======== GIVEN RECORDS

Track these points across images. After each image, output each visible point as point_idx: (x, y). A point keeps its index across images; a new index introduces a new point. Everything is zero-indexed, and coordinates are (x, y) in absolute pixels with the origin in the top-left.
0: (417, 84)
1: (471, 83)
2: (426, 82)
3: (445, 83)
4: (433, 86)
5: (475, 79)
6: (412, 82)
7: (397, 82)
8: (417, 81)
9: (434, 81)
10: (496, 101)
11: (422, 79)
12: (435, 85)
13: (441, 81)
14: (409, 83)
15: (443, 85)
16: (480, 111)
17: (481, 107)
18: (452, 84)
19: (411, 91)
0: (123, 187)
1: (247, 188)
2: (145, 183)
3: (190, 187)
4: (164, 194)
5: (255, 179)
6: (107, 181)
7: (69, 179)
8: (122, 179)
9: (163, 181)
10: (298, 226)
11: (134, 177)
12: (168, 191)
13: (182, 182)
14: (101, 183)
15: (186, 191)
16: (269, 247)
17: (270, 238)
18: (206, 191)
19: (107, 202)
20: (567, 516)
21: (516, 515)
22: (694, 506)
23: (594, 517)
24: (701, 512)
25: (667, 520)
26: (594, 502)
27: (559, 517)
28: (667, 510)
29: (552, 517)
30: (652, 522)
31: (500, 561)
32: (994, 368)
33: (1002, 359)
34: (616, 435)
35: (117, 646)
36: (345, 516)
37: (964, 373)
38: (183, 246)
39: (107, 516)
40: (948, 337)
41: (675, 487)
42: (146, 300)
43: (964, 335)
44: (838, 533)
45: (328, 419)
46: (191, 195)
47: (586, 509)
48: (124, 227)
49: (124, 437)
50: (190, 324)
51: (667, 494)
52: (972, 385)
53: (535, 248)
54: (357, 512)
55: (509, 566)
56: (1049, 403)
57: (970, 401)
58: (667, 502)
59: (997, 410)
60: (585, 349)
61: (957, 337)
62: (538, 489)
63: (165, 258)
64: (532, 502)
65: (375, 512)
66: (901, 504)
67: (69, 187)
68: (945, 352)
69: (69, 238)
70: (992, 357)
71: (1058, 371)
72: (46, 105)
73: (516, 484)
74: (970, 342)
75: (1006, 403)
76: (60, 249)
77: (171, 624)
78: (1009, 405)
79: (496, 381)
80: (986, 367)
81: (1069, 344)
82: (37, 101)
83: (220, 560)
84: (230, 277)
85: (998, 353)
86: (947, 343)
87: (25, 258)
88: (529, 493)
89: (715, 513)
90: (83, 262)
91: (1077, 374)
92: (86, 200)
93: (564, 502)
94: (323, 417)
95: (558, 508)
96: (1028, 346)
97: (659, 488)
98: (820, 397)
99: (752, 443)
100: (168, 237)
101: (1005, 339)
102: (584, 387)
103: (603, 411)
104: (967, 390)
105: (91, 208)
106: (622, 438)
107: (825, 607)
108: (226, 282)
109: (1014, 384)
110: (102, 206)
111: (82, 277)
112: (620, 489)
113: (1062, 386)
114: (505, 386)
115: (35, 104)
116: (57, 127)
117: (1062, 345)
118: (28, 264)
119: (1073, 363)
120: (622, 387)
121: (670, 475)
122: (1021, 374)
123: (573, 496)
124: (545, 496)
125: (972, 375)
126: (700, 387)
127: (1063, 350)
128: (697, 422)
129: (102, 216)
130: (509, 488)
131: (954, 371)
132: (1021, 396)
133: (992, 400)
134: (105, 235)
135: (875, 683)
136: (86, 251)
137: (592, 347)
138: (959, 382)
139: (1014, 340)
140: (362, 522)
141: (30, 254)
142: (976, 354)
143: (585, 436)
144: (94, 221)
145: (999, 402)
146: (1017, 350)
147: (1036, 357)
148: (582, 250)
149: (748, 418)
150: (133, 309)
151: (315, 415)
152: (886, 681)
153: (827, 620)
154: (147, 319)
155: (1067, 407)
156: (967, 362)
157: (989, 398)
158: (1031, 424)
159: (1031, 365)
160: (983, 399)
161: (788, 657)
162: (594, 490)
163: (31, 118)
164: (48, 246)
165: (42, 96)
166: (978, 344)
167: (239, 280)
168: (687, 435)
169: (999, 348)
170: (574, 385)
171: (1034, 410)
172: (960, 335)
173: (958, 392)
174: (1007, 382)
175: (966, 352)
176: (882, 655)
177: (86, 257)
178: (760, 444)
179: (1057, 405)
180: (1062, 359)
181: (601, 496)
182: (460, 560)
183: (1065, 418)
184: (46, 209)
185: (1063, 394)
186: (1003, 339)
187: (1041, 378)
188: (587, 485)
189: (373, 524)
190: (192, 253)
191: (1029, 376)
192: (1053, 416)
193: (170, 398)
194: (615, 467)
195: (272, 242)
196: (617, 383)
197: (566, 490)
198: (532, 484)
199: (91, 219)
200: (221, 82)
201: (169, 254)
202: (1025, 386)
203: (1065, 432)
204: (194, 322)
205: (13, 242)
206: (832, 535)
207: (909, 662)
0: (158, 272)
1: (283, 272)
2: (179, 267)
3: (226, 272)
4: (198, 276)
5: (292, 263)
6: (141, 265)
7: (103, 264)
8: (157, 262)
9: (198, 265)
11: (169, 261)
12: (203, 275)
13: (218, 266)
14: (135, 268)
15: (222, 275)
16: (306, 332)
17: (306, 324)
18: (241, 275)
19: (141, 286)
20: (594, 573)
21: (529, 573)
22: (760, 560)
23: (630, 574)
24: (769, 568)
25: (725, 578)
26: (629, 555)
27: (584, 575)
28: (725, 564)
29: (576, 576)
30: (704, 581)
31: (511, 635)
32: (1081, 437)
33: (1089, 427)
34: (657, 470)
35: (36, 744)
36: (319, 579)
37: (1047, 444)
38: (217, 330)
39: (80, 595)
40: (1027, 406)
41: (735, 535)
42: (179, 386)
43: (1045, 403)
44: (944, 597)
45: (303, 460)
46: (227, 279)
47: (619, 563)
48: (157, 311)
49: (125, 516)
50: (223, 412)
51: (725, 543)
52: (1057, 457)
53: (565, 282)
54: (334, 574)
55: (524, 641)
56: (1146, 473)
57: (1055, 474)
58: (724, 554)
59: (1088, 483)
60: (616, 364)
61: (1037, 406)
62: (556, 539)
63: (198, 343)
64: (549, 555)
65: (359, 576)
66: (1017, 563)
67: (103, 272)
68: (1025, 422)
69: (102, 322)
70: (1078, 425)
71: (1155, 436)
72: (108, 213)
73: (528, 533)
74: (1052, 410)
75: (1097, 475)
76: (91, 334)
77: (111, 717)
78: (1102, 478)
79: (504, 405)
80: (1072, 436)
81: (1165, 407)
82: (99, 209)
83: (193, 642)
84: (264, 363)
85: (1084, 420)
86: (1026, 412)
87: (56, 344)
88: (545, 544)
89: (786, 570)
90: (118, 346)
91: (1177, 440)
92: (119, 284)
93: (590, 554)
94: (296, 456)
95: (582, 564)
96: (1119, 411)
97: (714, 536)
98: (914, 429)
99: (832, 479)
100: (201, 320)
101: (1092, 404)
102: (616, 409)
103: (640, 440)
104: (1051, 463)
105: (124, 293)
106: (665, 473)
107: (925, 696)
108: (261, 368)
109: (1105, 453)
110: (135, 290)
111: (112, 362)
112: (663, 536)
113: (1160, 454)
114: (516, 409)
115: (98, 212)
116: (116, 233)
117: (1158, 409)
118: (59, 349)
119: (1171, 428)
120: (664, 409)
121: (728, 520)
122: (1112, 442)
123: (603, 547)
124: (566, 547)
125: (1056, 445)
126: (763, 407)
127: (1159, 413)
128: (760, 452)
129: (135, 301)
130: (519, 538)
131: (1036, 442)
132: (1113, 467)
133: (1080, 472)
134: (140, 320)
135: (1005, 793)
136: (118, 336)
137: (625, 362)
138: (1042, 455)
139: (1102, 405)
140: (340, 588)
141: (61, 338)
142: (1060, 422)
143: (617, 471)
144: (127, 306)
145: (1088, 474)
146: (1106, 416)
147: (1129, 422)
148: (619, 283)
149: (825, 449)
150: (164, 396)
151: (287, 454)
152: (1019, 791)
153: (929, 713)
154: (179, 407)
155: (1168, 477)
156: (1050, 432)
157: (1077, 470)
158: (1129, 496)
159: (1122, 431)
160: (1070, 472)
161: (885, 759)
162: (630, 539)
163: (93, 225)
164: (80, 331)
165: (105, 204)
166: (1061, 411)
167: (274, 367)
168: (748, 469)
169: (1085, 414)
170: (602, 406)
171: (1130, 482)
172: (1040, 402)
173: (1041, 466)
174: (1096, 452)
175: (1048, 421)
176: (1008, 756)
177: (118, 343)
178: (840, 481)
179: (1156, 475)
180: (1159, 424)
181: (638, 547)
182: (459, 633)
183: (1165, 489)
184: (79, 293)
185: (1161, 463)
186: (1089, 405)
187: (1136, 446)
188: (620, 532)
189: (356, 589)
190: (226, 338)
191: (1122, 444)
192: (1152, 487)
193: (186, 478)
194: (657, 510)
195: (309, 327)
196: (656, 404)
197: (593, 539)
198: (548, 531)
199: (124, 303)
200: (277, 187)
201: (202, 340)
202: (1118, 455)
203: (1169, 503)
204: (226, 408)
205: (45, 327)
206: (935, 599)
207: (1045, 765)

================

→ **TASK TO COMPLETE**: Could you return, unchanged, the lines running from the start of the records above through the line containing "19: (107, 202)", with both ends included?

→ **RESULT OF THIS TASK**:
Track these points across images. After each image, output each visible point as point_idx: (x, y). A point keeps its index across images; a new index introduces a new point. Everything is zero-indexed, and coordinates are (x, y) in absolute pixels with the origin in the top-left.
0: (417, 84)
1: (471, 83)
2: (426, 82)
3: (445, 83)
4: (433, 86)
5: (475, 79)
6: (412, 82)
7: (397, 82)
8: (417, 81)
9: (434, 81)
10: (496, 101)
11: (422, 79)
12: (435, 85)
13: (441, 81)
14: (409, 83)
15: (443, 85)
16: (480, 111)
17: (481, 107)
18: (452, 84)
19: (411, 91)
0: (123, 187)
1: (247, 188)
2: (145, 183)
3: (190, 187)
4: (164, 194)
5: (255, 179)
6: (107, 181)
7: (69, 179)
8: (122, 179)
9: (163, 181)
10: (298, 226)
11: (134, 177)
12: (168, 191)
13: (182, 182)
14: (101, 183)
15: (186, 191)
16: (269, 247)
17: (270, 238)
18: (206, 191)
19: (107, 202)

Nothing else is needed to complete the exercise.